▸ Exercise task:
Turn every line of the entries below into a JSON list of strings, one string per line, skipping blank lines. Leave the pictures out.
—————
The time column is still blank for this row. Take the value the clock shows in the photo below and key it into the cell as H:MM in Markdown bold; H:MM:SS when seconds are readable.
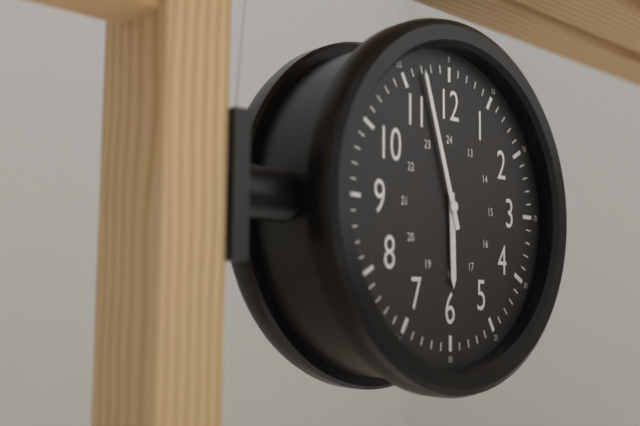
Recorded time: **5:57**
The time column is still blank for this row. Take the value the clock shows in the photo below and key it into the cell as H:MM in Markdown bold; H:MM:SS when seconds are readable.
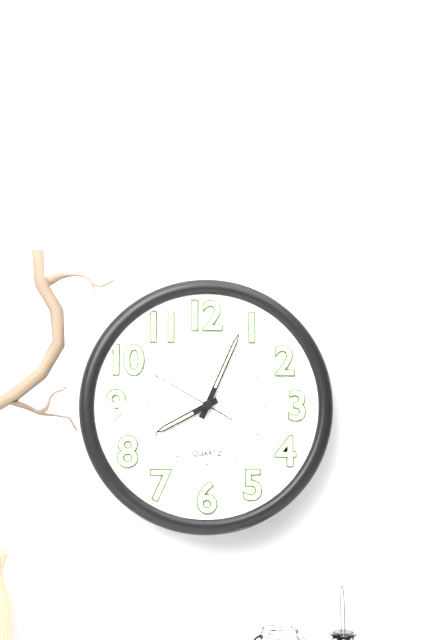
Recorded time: **8:04:50**
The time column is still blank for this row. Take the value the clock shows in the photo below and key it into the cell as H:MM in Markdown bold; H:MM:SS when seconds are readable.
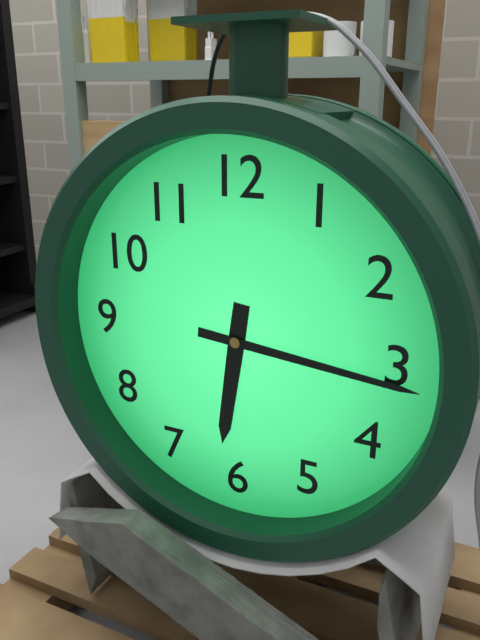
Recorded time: **6:16**
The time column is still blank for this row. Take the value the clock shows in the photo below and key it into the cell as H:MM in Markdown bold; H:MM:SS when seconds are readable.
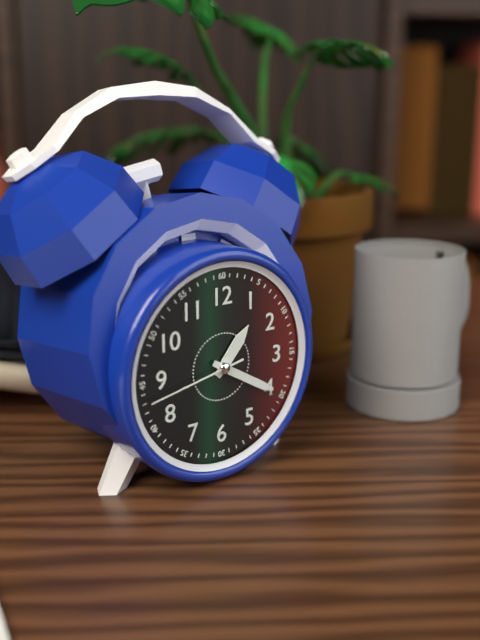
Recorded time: **1:20:43**
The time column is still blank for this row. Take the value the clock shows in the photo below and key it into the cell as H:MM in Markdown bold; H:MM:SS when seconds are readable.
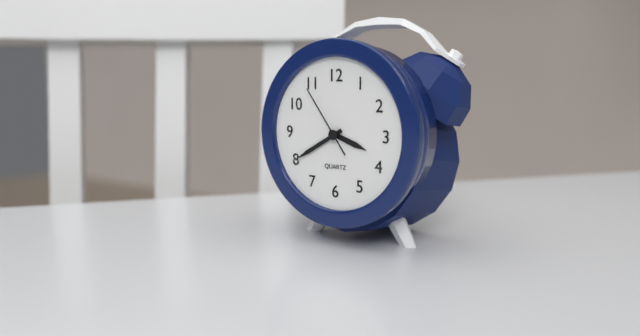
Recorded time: **3:40:54**
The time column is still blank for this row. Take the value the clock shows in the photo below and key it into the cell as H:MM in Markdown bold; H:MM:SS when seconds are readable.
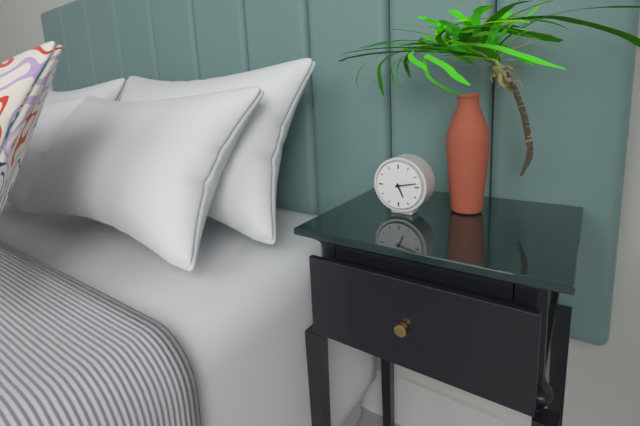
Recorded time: **5:13**
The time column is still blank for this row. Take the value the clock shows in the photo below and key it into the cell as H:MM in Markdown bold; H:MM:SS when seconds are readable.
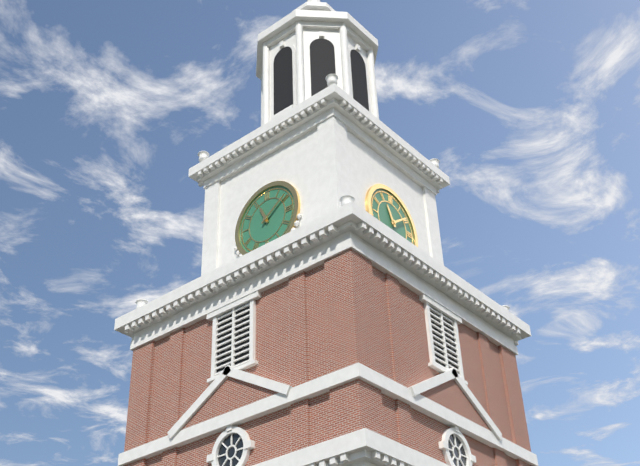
—————
▸ Worked answer:
[
  "The time column is still blank for this row. Take the value the clock shows in the photo below and key it into the cell as H:MM in Markdown bold; H:MM:SS when seconds are readable.",
  "Recorded time: **5:57**",
  "The time column is still blank for this row. Take the value the clock shows in the photo below and key it into the cell as H:MM in Markdown bold; H:MM:SS when seconds are readable.",
  "Recorded time: **8:04:50**",
  "The time column is still blank for this row. Take the value the clock shows in the photo below and key it into the cell as H:MM in Markdown bold; H:MM:SS when seconds are readable.",
  "Recorded time: **6:16**",
  "The time column is still blank for this row. Take the value the clock shows in the photo below and key it into the cell as H:MM in Markdown bold; H:MM:SS when seconds are readable.",
  "Recorded time: **1:20:43**",
  "The time column is still blank for this row. Take the value the clock shows in the photo below and key it into the cell as H:MM in Markdown bold; H:MM:SS when seconds are readable.",
  "Recorded time: **3:40:54**",
  "The time column is still blank for this row. Take the value the clock shows in the photo below and key it into the cell as H:MM in Markdown bold; H:MM:SS when seconds are readable.",
  "Recorded time: **5:13**",
  "The time column is still blank for this row. Take the value the clock shows in the photo below and key it into the cell as H:MM in Markdown bold; H:MM:SS when seconds are readable."
]